Cell surface is the major interface for cell communication with the environment. Many proteins on the cell surface are involved in this process and these include various types of ligands, receptors, cell adhesion molecules, and accessory molecules. These proteins are regulated not only at transcription level but also by post-translational regulations such as glycosylation, vesicle transport, internalization, and subcellular localization etc. Proteolysis is also an important post-translational system to regulate the fate of all the proteins in an irreversible manner. Most of the extracellulr proteases belong to serine- or metallo-proteases, and they are of particular importance in regulating the proteins in the extracellular milieu. These proteases are either secreted or membrane-anchored forms. Our group has been particularly interested in the membrane-anchored proteases that play critical roles in regulation of the proteins at the cell-ECM (extracellular matrix) interface and act as important modulators of cellular functions.

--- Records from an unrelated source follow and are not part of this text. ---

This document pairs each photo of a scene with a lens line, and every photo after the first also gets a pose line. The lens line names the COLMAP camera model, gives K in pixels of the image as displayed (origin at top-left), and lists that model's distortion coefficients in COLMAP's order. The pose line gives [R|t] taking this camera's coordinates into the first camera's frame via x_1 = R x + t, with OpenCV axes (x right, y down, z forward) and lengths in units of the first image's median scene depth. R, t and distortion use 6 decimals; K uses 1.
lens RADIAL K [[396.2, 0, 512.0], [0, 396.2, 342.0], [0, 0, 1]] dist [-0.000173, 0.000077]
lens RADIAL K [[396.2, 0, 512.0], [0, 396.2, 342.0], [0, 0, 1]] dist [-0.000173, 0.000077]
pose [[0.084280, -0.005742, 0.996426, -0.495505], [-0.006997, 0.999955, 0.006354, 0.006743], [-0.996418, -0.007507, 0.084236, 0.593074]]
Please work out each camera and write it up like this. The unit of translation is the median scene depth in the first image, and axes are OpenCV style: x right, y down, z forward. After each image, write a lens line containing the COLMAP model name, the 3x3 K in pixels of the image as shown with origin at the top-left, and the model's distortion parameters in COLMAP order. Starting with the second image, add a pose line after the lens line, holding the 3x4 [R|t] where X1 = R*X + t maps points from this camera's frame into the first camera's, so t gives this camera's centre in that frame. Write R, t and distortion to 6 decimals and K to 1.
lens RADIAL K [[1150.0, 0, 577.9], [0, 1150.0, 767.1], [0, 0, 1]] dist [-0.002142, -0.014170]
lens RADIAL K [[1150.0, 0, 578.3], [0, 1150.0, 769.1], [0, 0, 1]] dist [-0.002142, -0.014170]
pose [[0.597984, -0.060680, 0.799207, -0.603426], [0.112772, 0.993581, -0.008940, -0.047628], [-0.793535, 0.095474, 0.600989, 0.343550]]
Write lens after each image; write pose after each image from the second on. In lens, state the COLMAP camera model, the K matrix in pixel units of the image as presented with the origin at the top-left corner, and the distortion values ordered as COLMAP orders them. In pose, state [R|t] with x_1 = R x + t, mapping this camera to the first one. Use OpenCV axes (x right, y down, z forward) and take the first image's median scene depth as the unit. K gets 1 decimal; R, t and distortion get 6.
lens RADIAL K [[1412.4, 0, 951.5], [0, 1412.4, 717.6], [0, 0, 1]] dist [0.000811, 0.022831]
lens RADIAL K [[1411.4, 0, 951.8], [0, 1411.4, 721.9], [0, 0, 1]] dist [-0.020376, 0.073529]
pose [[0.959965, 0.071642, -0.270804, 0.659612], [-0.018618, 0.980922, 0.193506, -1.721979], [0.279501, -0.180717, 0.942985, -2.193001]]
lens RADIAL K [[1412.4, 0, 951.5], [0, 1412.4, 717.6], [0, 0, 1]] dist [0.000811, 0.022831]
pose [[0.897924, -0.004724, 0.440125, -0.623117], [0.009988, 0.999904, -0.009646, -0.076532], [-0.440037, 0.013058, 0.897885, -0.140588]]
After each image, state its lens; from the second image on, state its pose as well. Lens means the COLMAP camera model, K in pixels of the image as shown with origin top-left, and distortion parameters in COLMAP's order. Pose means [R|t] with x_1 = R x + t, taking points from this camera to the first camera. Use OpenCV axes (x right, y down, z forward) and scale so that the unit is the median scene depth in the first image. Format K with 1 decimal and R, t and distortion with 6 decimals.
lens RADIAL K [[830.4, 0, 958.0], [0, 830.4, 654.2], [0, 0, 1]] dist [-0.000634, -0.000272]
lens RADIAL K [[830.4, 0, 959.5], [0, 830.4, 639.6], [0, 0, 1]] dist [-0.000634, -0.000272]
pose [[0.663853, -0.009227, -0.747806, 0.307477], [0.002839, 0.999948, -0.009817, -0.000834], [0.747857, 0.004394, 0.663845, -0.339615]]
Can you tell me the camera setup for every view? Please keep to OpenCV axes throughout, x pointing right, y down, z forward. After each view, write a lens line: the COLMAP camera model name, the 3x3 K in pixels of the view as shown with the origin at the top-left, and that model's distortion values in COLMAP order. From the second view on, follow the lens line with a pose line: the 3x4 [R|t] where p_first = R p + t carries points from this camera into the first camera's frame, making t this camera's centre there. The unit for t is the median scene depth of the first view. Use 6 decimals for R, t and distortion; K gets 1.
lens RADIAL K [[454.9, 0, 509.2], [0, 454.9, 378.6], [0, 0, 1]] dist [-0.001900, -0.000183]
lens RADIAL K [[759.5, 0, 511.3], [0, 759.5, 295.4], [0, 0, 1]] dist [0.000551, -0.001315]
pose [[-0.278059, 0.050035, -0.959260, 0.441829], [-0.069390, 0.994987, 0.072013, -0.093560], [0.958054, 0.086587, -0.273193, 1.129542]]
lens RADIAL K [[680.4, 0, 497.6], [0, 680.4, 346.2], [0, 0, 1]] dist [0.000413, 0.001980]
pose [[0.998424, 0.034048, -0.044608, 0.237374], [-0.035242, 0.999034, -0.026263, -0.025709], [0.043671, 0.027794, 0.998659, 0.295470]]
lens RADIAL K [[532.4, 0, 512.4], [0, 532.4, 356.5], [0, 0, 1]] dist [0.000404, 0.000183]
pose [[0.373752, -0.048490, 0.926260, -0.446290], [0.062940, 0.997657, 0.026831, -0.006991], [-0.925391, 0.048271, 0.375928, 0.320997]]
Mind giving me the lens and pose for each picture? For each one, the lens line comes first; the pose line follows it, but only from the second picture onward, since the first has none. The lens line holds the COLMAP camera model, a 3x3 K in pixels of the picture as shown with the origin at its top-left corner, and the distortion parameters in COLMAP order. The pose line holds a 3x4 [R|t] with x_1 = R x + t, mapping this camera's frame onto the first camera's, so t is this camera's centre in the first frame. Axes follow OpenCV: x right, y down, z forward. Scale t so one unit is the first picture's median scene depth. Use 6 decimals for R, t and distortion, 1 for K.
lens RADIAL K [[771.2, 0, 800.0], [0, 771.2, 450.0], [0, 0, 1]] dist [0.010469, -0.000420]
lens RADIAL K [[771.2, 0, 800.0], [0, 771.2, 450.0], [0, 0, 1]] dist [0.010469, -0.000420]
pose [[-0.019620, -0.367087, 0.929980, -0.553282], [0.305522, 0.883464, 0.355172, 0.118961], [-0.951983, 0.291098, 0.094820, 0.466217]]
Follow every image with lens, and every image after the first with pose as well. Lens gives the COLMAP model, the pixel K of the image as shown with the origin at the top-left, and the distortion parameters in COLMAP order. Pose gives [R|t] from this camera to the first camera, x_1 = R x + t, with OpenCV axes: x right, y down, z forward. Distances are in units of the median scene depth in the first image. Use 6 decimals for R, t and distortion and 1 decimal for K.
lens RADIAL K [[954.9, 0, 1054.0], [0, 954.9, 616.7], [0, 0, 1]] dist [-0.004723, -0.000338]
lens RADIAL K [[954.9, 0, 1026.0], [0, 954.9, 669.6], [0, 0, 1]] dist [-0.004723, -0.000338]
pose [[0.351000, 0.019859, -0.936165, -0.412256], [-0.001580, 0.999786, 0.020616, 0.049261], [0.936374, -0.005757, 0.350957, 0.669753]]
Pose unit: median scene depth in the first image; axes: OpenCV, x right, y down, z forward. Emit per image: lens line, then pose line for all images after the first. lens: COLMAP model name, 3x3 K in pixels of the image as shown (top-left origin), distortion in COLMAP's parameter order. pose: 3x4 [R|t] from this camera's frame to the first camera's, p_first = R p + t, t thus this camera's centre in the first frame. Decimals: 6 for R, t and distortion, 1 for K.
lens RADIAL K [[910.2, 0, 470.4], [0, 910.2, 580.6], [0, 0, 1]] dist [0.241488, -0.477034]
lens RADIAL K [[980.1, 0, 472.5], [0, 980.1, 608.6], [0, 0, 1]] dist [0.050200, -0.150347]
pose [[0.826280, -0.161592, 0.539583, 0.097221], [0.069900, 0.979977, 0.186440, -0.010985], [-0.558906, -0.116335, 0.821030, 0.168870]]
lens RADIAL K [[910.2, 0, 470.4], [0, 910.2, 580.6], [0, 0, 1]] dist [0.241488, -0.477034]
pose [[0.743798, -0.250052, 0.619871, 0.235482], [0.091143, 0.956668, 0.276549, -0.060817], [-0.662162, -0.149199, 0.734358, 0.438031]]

Cancer cells develop as a result of multiple defects in the regulatory systems for cell growth and death. According to the progression of cancer, the systems regulating cell communication in tissue also break down successively. Aberrant usage of proteases is frequently associated with malignant tumors and contributes to the rapid tumor growth and spread to secondary sites. The aim of our study is to understand the cellular strategy to use the membrane proteases, such as MT1-MMP, to regulate tumor cell functions in tissue environment and to apply our knowledge to cancer therapy.